Als mein Sohn Brendan 16 Jahre alt war, wurde bei ihm eine schizoaffektive Störung diagnostiziert. Das ist eine Kombination aus Schizophrenie und biopolarer Störung. Das war ein doppelt harter Schlag. Während eines psychotischen Schubs konnte er nicht mehr unterscheiden, was tatsächlich passierte und was sich nur in seinem Kopf abspielte. Er kam ins Krankenhaus, und als er am Tiefpunkt seiner Krankheit angelangt war, sagte er zu mir: „Dad, es fühlt sich an, als ob ich auf dem Grund des Ozeans aus voller Lunge schreie, und niemand kann mich hören.“ Als Autor bin ich immer auf der Suche nach bedeutsamen Geschichten – und in diesem Moment wusste ich, dass ich über dieses Gefühl schreiben musste. Als Brendan, ungefähr fünf Jahre später, anfing, aufzublühen und die Krankheit unter Kontrolle hatte, fragte ich ihn, ob ich eine Geschichte über einen Teenager schreiben dürfe, der etwas Ähnliches wie er selbst durchmacht. Jetzt ist Brendan 28 Jahre alt, lebt in Thailand und unterrichtet dort Englisch. Wenn man mit einer psychischen Krankheit klarkommen muss, gibt es viel Verzweiflung, aber auch sehr viel Hoffnung. Unsere Geschichte ist eine Geschichte über Hoffnung. Ich würde nicht sagen, dass sie ein Happy End hat, denn das wäre zu simpel. Das Leben geht weiter – es wird auch weiterhin Höhen und Tiefen geben –, aber jetzt gerade läuft es gut und hoffentlich bleibt es so!
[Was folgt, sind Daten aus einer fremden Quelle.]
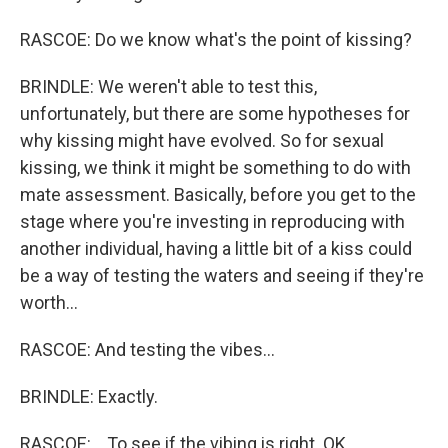
RASCOE: Do we know what's the point of kissing?
BRINDLE: We weren't able to test this,
unfortunately, but there are some hypotheses for
why kissing might have evolved. So for sexual
kissing, we think it might be something to do with
mate assessment. Basically, before you get to the
stage where you're investing in reproducing with
another individual, having a little bit of a kiss could
be a way of testing the waters and seeing if they're
worth...
RASCOE: And testing the vibes...
BRINDLE: Exactly.
RASCOE: ...To see if the vibing is right. OK.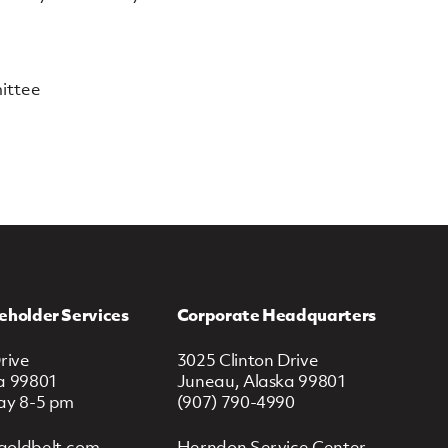
ittee
eholder Services
Corporate Headquarters
rive
3025 Clinton Drive
a 99801
Juneau, Alaska 99801
ay 8-5 pm
(907) 790-4990
goldbelt.com
Herndon Service Center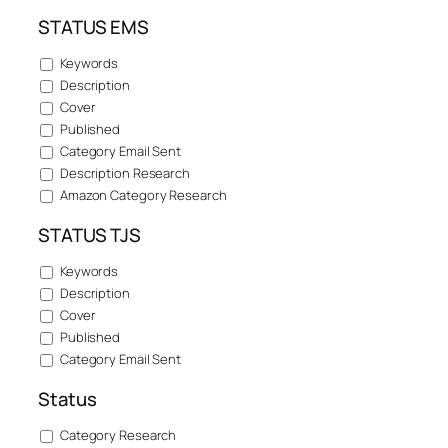
STATUS EMS
Keywords
Description
Cover
Published
Category Email Sent
Description Research
Amazon Category Research
STATUS TJS
Keywords
Description
Cover
Published
Category Email Sent
Status
Category Research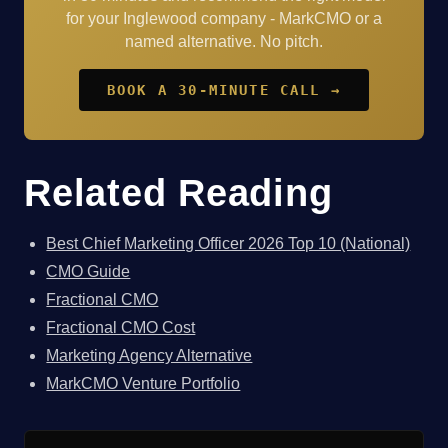
for your Inglewood company - MarkCMO or a
named alternative. No pitch.
BOOK A 30-MINUTE CALL →
Related Reading
Best Chief Marketing Officer 2026 Top 10 (National)
CMO Guide
Fractional CMO
Fractional CMO Cost
Marketing Agency Alternative
MarkCMO Venture Portfolio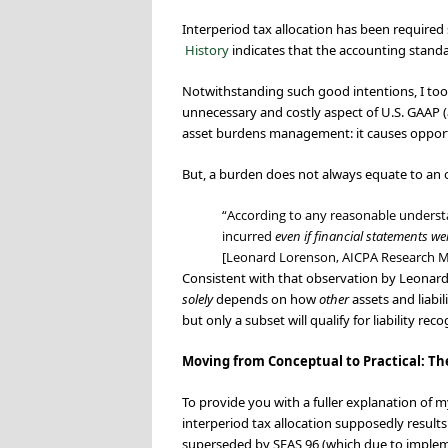
Interperiod tax allocation has been required
History
indicates that the accounting standa
Notwithstanding such good intentions, I too
unnecessary and costly aspect of U.S. GAAP (
asset burdens management: it causes opportuni
But, a burden does not always equate to an o
“According to any reasonable understa
incurred
even if financial statements w
[Leonard Lorenson, AICPA Research 
Consistent with that observation by Leonard
solely
depends on how
other
assets and liabi
but only a subset will qualify for liability reco
Moving from Conceptual to Practical: T
To provide you with a fuller explanation of my
interperiod tax allocation supposedly resu
superseded by SFAS 96 (which due to impleme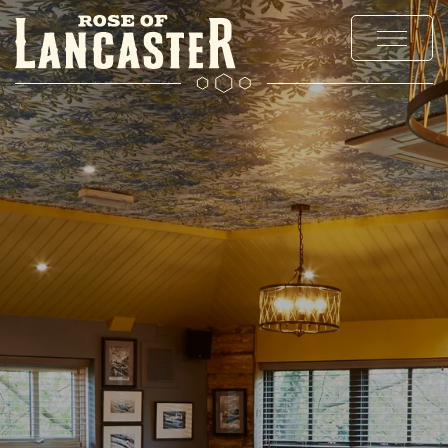
MENUS
EXPLORE CHADDERTON
OFFERS AND EVENTS
PRIVATE HIRE AND PARTIES
CHRISTMAS
GALLERY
Hat es einen Grund, dass die fantastische Erzählebene auf einem Boot spielt?
Das kam alles von Brendan – seine Faszination für die Tiefen des Ozeans als Kind, und was er gemalt hatte, als er tief in der Krankheit steckte. Seine Kunstwerke aus dieser Zeit sind in das Buch integriert, weil sie das gesamte fantastische Element der Geschichte inspiriert haben. Ich glaube, dass sie das Buch um eine sehr starke Dimension erweitern. Eines seiner Bilder nannte er Die Sterne haben recht, und ich sehe darin eine Gallionsfigur am Bug eines Schiffs, die zum Leben erwacht und sich in Richtung Freiheit emporhebt. Dieses Bild hat mich ursprünglich auf die Idee gebracht, die Geschichte auf einem Schiff spielen zu lassen –, und dieser Aspekt macht einen entscheidenden Teil der Geschichte aus.

Wie würden Sie Caden Bosch, den Protagonisten, beschreiben?
Caden ist schlau, witzig und freundlich. Er ist der Junge von nebenan. Er ist dein bester Freund. Er ist NICHT, was man sich unter einem psychisch kranken Jungen vorstellt, denn so viele unserer Auffassungen über psychische Krankheiten sind falsch. Caden ist jemand, den man kennt, und den man gern hat, und man ist geschockt, wenn man herausfindet, woran er leidet. Deshalb wünscht man sich, man könne selbst auf den Grund des Ozeans vordringen, und ihm dabei helfen, seinen Weg zurückzufinden.

Was ist Ihrer Meinung nach der wichtigste Satz in dem Buch?
Da suche ich mir lieber zwei Zitate aus. Sie kommen an unterschiedlichen Stellen im Buch vor, sind aber eng miteinander verbunden – und zwar absichtlich. Beim ersten Zitat handelt es sich um die letzten Zeilen des ersten Kapitels, kurz bevor wir „den Kapitän“ treffen, der sich als Personifizierung von Cadens Krankheit herausstellt.

Noch bevor es ein Schiff gab, war der Kapitän schon da. Diese Reise hat mit ihm begonnen, du vermutest, sie wird auch mit ihm enden, und alles dazwischen ist das pulvrige Mehl von Windmühlen, welche auch Riesen sein könnten, die Knochen zermahlen und Brot daraus machen. Tritt leise auf, sonst weckst du sie.

Im zweiten Zitat versucht Caden, seine Wahnvorstellungen zu beschreiben, und die Riesen, die in dem vorigen Zitat aufgetaucht sind, kommen hier wieder zurück …

Don Quijote – der berühmte Verrückte aus der Literatur – kämpfte gegen Windmühlen. Die Leute glauben, dass er Riesen sah, wenn er sie anschaute, aber wer selbst soweit war, kennt die Wahrheit. Er sah Windmühlen wie alle anderen auch – aber er glaubte, sie wären Riesen. Nichts macht mehr Angst als nie zu wissen, was du plötzlich glauben wirst.